Democrata de Sete Lagoas
- Full name: Democrata Futebol Clube
- Nickname: Jacaré (Alligator)
- Founded: 14 June 1914; 111 years ago
- Ground: Arena do Jacaré
- Capacity: 20,000
- Head Coach: Paulinho Guará
- League: Campeonato Mineiro Módulo II
- 2025 [pt]: Mineiro Módulo II, 3rd of 12
| Home colours | Away colours | Third colours |

= Democrata Futebol Clube =

Brazilian association football team

Democrata Futebol Clube, also referred to as Democrata de Sete Lagoas, Democrata-SL or just Democrata, is a Brazilian association football team from the city of Sete Lagoas in Minas Gerais state.

==History==
People who frequented the popular Bar Chique desired to found a sporting club in the city. After meeting from June 9 to June 13 of 1914, to discuss the concept. The group scheduled a meeting to the following day to decide the foundation details. The club was founded on 14 June of that year and named Democrata Futebol Clube. The club's first president was Francisco Wanderley Azevedo.

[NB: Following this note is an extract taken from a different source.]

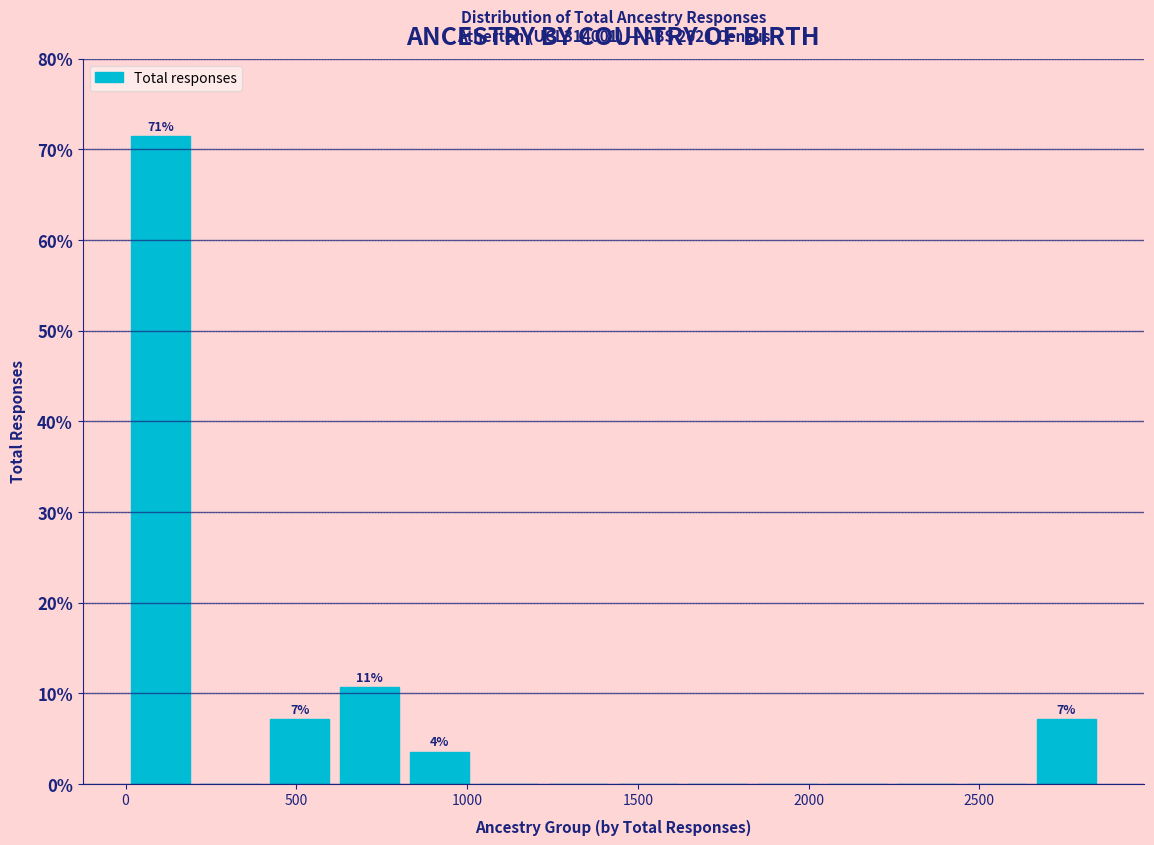

Which range on the x-axis has the tallest bar?

0 to 200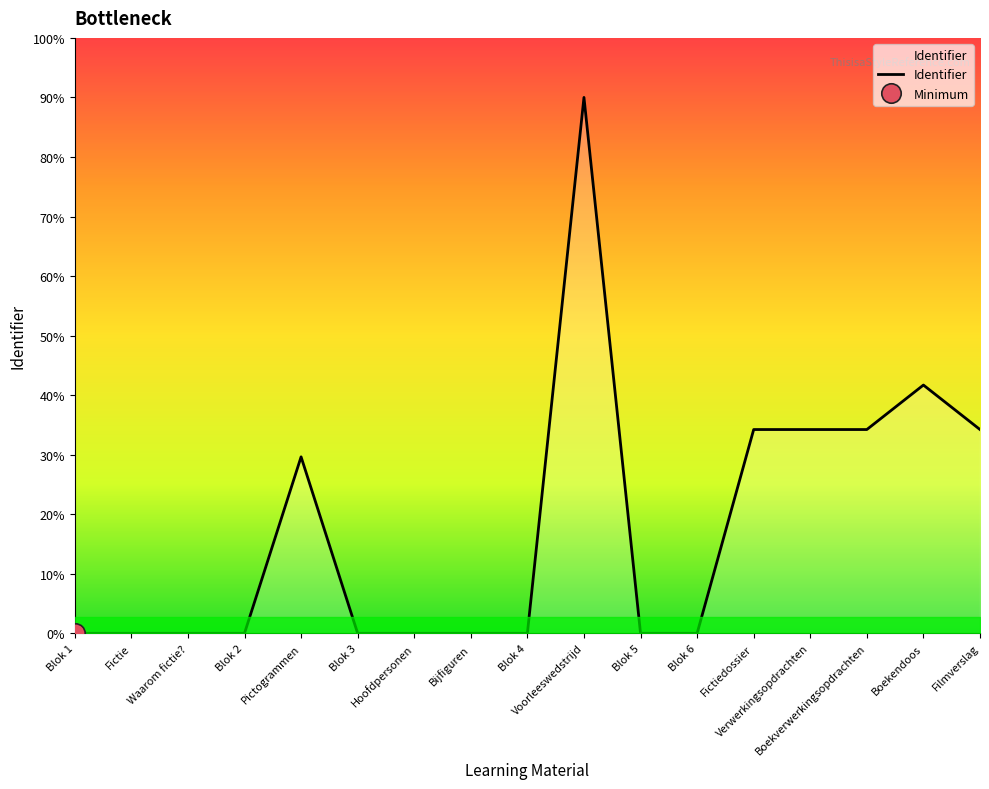

How many points are lower than both their immediate neighbors (excluding endpoints)?

4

Democrata played their first match on 6 September 1914, against another Minas Gerais state club. They beat Matozinhos city's Ordem e Progresso 4–1.

==Stadium==
The club plays its home matches at Joaquim Henrique Nogueira stadium, nicknamed Nogueirão and Arena do Jacaré, and inaugurated on 26 January 2006. It has a maximum capacity of approximately 18,000 people. The old stadium, José Duarte de Paiva, which had a maximum capacity of approximately 7,000 people, is now inactive.

==Honours==
- Campeonato Mineiro
  - Runners-up (3): 1955, 1957, 1963
- Campeonato Mineiro Módulo II
  - Winners (2): 1981, 2022
- Torneio Início do Campeonato Mineiro
  - Winners (1): 2006

==Noted head coaches==
Vanderlei Luxemburgo, who coached the Brazil national football team from 1998 to 2000 and coached Real Madrid of Spain in 2004 and in 2005, was the head coach of Democrata in 1985 and in 1986.

==Club's colors==
The club's colors are red and white. Its home kit is composed of a red and white vertical striped shirt, white short and white socks.

Democrata's first kit was ordered from a Rio de Janeiro company, by telegraph and arrived on 25 June, transported by train.

==Mascot==
The club's mascot is a yacare caiman, because it is one of the most agile animals in the Brazilian fauna. The mascot is sometimes depicted as an anthropomorphic animal wearing the club's kit.

==Anthem==
Democrata's anthem was composed by Elson Corrêa Barbosa (both the lyrics and the song). Ary Pires was responsible for the arrangement.